Windermere broker Kim Witzig said buyers wary of bidding wars may want to steer clear of ramblers and homes with the master bedroom and utilities on the ground floor.

“There’s tremendous demand for ramblers because of baby boomers’ downsizing and wanting to move away from stairs,” he said. “A lot of the buyers pursuing those ramblers are more established financially. They often pay cash.”

Roller-coaster ride

Kathryn and Dominik Singh went through all the emotional ups and downs during bidding wars on two different houses this year.

They moved here two years ago from Madison, Wis., and decided at the beginning of this year it was time to buy a house.

After forking out money for a pre-inspection — a quick review by a licensed inspector before an offer — the couple put in the highest bid on a house in Kirkland. They waived the inspection contingency and offered the seller free rent for two weeks.

But then the home appraised below the sale price, and the Singhs, who hadn’t waived that contingency, backed out of the deal and got their earnest money back.

They kept looking and were negotiating with a builder on a new home in Renton when a three-bedroom house in Seattle’s Capitol Hill neighborhood came on the market. Their agent got them into the house the same evening that they saw the listing.

“There were multiple people looking at the same time,” Kathryn Singh recalled.

The Singhs went out of town that weekend. On Monday, the day the seller was reviewing all offers, their agent Sam Ward submitted the Singhs’ bid.

Their offer on the house, which was listed for $455,000, was the third highest — $500 lower than the second-highest bid.

Kathryn Singh got the news just past 8 p.m.: They had been outbid on the house.

Less than an hour later, Ward called again with a shocker: The top bidder had pulled out — and the seller passed over the second-highest bid in favor of the Singhs’ bid of $480,000.

Redfin listing agent Sabrina Booth said that once the top bidder pulled out, the seller chose the Singhs’ offer because: “They wrote a really nice letter, and they also had a local lender, which gave us confidence we’d be able to communicate with their lender and close on time.”

But the appraisal came in $14,000 below the agreed sale price. The seller and the Singhs agreed to split the difference. The Singhs came to closing with an additional $7,000.

“It was wild — I would have never imagined this,” said Kathryn Singh, who had been a real-estate agent in Wisconsin. “It’s a whole other animal out here.”

Time to cool it?

Some agents are changing strategy to avoid bidding wars completely.
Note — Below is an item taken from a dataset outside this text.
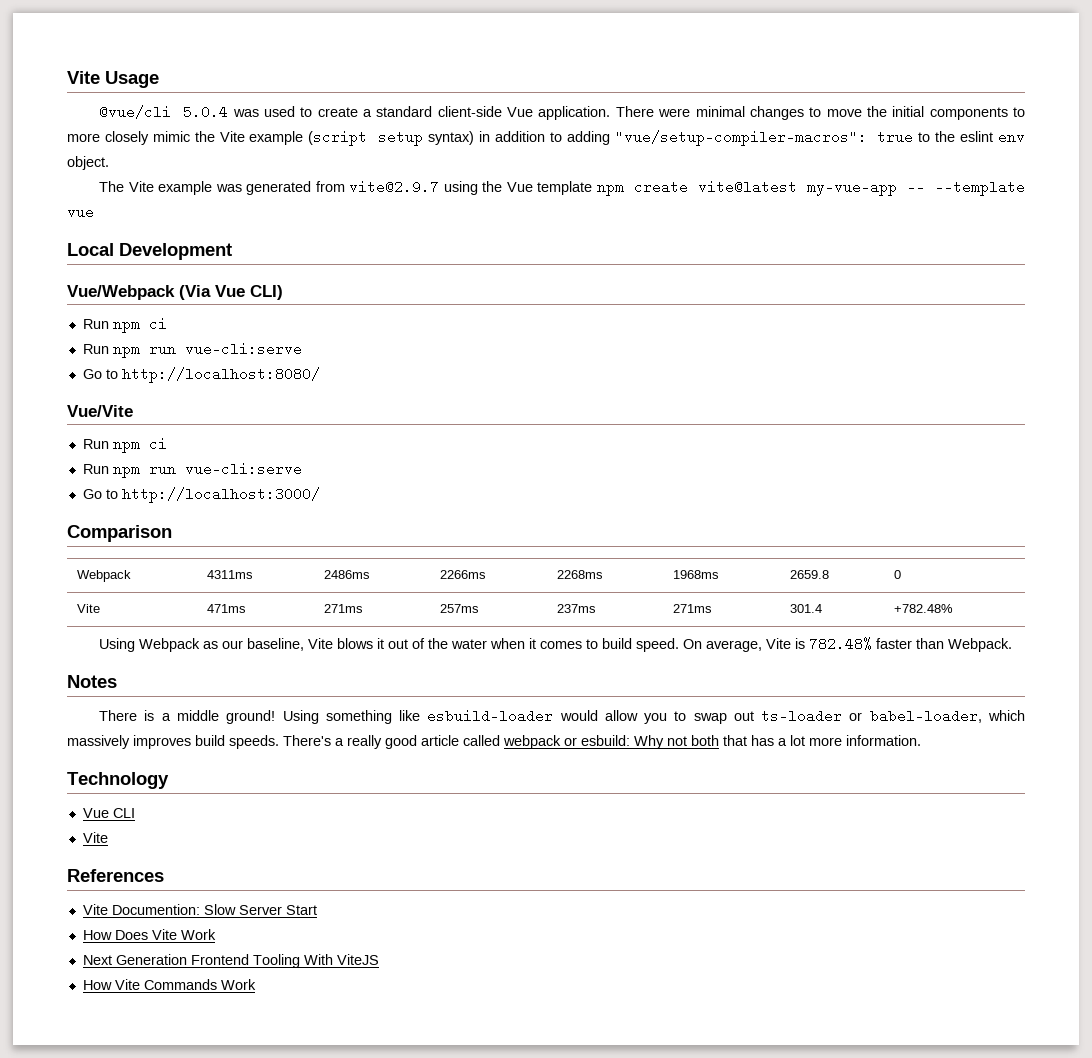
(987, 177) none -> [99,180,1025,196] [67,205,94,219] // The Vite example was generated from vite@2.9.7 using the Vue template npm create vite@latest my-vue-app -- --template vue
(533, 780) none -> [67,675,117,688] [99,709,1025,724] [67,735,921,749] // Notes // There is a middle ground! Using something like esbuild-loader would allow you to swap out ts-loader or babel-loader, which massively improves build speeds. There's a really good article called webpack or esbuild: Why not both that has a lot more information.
Carlene Sandstrom, a Windermere broker in Yarrow Bay who sold the Mockingbird Hill house for $20,000 over list price, said she sensed fatigue in buyers and agents when she got ready in April to list a three-bedroom house in the same subdivision.

Instead of pricing the house 3 percent below what she thought it could fetch to entice bidding wars, she set a higher price. Nor did she set a deadline for reviewing offers.

“We’re not doing bidding wars,” she recalled telling other agents. “The agent who gets in here first and writes the best offer will get the house.”

She listed the house for just under $575,000. Three days later, a buyer from the Bay Area had the house under contract.

In June the house sold for $665,000 — or almost $90,000 over list price.

The way Sandstrom listed the house was “a refreshing move” for buyers sick of being played off each other, said Ryan Runge, a Renton broker for American Classic Homes, who represented the buyer.

Runge and other brokers say it’s likely that sellers will continue trying to stoke bidding wars — but they warn buyers may withdraw from the market.

“Buyers are tired of getting beat up,” said Barbara Shikiar, managing broker of Windermere’s Sand Point office. “They’re tired of spending $500 to $600 (on pre-inspections) and not having a house.”

For buyers in any price range who’ve lost out in a bidding war, Shikiar said the hardest part is the emotional energy people have invested.

“They want their nest, and they can’t get it.”